Former President Donald Trump set the tone for the final stretch of the presidential race when he took to the stage here in Butler, turning away from the crowd for the briefest of seconds, just as he did 12 weeks ago, and said, “As I was saying.”
Starting where he left off on July 13 before he was shot.
Those four words told everyone, perhaps even more so than when he raised his fist toward the crowd shouting, “Fight, Fight, Fight,” that he was a man who was not going to be knocked down, and was willing to leave everything on the field to take care of unfinished business in the White House.
In an interview with the Washington Examiner before the rally, Trump was somber in explaining how important it was to him to honor the family of Corey Comperatore, the former volunteer fire chief who was killed during the shooting in July. . . .
Like East Palestine, Ohio, just 30 miles as the crow flies west, the people who live here in Butler are often anywhere from fourth to ninth-generation residents who would not care to live anywhere else.

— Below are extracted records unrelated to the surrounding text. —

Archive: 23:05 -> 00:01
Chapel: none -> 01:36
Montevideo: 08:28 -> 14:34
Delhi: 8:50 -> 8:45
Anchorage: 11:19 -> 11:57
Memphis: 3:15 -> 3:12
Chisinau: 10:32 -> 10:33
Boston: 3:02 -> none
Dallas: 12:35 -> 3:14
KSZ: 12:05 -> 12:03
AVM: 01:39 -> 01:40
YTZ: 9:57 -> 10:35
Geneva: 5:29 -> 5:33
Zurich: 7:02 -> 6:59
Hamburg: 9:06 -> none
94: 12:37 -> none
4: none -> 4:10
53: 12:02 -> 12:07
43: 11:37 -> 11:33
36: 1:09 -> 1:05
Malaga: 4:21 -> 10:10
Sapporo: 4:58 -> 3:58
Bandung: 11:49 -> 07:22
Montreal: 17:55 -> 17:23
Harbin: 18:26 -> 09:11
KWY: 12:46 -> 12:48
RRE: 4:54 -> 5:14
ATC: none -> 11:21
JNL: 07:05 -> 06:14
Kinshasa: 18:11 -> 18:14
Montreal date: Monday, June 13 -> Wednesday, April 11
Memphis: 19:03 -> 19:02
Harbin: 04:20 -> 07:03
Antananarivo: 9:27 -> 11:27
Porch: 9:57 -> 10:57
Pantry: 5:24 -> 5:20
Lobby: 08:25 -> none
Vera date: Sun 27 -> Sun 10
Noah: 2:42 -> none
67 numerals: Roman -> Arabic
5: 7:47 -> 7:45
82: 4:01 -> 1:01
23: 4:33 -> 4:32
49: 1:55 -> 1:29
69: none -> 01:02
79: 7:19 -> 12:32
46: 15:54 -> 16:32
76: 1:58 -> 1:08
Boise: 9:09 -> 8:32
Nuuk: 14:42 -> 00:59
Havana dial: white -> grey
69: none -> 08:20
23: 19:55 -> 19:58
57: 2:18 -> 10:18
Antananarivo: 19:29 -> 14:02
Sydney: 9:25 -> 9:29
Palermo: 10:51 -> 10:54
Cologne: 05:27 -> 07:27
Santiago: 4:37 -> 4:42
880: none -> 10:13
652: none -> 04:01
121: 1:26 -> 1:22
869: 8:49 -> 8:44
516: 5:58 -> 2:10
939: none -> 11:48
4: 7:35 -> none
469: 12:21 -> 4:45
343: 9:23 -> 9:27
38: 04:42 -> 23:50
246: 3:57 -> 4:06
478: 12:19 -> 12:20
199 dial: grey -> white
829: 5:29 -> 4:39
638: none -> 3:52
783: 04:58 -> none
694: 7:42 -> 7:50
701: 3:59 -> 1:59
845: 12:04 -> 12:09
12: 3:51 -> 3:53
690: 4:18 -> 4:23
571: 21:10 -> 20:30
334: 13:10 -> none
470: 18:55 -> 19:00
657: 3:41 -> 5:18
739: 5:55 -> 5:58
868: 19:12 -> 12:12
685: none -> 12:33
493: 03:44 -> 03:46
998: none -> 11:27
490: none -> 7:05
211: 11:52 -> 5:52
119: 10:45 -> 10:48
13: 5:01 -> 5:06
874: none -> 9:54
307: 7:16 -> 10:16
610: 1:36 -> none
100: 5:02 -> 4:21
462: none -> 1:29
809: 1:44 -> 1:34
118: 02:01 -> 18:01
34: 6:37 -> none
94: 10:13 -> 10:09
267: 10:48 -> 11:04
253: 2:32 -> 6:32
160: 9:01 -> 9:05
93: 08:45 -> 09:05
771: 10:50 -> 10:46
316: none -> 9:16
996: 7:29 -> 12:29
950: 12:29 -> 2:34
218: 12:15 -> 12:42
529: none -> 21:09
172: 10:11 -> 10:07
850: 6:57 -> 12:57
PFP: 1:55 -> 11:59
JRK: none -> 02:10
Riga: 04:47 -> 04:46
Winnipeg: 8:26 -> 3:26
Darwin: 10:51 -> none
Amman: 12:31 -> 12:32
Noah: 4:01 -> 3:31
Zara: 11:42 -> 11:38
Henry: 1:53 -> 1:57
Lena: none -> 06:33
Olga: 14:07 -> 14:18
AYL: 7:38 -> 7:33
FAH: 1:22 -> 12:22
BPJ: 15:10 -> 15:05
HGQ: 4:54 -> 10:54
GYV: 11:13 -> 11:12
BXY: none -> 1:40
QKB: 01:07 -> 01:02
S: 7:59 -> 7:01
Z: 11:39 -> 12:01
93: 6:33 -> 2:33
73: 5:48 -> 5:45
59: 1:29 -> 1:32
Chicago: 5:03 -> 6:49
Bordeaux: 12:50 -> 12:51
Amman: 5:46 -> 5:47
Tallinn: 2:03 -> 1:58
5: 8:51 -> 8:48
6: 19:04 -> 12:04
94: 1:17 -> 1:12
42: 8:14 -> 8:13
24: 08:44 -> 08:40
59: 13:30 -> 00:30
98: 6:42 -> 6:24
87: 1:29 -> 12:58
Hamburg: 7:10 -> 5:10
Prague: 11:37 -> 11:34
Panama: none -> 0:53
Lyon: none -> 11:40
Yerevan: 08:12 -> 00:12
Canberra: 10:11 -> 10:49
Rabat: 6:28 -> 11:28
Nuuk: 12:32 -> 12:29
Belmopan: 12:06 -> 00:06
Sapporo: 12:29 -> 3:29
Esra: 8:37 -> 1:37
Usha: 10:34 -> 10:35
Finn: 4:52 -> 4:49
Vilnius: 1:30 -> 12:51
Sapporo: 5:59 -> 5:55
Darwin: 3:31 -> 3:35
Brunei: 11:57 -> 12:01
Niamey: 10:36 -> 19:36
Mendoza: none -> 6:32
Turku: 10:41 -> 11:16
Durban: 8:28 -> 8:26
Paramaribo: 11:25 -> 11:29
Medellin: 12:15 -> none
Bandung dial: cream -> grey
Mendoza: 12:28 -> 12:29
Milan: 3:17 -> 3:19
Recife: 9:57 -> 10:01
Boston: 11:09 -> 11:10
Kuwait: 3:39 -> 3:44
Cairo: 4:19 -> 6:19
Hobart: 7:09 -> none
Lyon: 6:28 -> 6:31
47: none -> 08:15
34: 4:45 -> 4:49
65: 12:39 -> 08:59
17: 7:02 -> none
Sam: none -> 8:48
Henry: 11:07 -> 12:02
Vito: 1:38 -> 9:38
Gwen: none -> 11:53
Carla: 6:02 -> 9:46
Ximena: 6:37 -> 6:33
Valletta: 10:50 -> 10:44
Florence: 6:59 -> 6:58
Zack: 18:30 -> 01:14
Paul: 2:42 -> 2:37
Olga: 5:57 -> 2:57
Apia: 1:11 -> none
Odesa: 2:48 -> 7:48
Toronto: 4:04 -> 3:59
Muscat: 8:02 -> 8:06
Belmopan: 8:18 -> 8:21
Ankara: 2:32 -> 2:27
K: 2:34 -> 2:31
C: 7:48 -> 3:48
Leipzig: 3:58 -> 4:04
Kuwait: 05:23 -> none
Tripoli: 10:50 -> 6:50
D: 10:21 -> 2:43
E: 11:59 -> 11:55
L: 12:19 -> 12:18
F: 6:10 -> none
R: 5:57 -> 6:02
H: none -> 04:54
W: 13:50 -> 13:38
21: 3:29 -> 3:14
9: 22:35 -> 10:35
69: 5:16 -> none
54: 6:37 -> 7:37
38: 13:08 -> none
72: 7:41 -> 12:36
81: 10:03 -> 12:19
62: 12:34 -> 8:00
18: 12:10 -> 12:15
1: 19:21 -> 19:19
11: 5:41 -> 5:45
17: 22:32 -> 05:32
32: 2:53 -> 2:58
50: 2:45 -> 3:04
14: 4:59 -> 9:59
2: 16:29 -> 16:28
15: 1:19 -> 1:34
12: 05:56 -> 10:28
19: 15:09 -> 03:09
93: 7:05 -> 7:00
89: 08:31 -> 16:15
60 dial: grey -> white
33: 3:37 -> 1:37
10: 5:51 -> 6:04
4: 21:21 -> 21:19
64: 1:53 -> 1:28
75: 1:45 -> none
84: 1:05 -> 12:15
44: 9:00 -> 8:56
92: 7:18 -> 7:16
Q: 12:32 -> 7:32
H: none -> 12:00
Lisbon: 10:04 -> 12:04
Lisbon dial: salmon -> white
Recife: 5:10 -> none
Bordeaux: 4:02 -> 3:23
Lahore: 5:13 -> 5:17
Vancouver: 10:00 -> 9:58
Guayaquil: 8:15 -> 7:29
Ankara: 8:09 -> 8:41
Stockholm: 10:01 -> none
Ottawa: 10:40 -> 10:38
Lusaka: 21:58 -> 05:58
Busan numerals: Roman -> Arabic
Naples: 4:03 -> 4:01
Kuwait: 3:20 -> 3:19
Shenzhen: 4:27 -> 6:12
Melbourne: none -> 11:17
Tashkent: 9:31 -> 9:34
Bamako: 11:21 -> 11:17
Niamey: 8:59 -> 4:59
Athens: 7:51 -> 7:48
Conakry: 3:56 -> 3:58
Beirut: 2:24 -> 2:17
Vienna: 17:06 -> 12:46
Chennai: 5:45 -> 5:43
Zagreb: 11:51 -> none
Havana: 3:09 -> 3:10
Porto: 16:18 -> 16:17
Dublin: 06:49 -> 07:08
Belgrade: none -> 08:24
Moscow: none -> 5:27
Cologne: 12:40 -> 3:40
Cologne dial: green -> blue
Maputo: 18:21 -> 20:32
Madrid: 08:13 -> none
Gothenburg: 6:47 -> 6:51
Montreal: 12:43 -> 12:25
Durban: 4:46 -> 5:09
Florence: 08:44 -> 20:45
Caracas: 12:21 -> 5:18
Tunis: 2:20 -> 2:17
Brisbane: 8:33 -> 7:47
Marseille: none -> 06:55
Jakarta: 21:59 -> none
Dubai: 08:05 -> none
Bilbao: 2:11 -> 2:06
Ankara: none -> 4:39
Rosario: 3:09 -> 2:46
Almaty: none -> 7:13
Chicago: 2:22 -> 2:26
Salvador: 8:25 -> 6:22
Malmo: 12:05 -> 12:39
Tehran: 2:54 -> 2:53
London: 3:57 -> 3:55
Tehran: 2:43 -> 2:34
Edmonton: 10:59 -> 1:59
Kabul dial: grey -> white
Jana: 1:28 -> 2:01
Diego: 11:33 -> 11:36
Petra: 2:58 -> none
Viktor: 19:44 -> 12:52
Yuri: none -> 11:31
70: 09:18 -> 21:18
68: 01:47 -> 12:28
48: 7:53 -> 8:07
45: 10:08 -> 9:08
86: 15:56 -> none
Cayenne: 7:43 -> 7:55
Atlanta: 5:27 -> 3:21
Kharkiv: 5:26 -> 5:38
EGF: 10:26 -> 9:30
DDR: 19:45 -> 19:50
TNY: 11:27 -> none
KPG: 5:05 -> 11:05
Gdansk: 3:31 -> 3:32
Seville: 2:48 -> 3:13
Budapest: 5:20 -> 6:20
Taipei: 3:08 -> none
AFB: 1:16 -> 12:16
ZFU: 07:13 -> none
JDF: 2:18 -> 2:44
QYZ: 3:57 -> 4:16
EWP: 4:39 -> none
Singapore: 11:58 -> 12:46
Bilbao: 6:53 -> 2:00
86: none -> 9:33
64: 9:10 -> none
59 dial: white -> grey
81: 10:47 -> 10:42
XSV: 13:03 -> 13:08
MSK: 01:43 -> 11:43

They are also often forgotten by the people in the national media, corporations, government, and academia, who view their sense of place as the “middle of nowhere.”
Trump says it is important to him to show up in places like Butler, but also in East Palestine, as he did a couple of weeks after a Norfolk Southern train carrying toxic chemicals derailed, causing an environmental disaster.
The former president showed up that day, walking through the entire village through pounding sleet and mud, bringing crates of water bottles and buying hamburgers from the local McDonalds for the workers.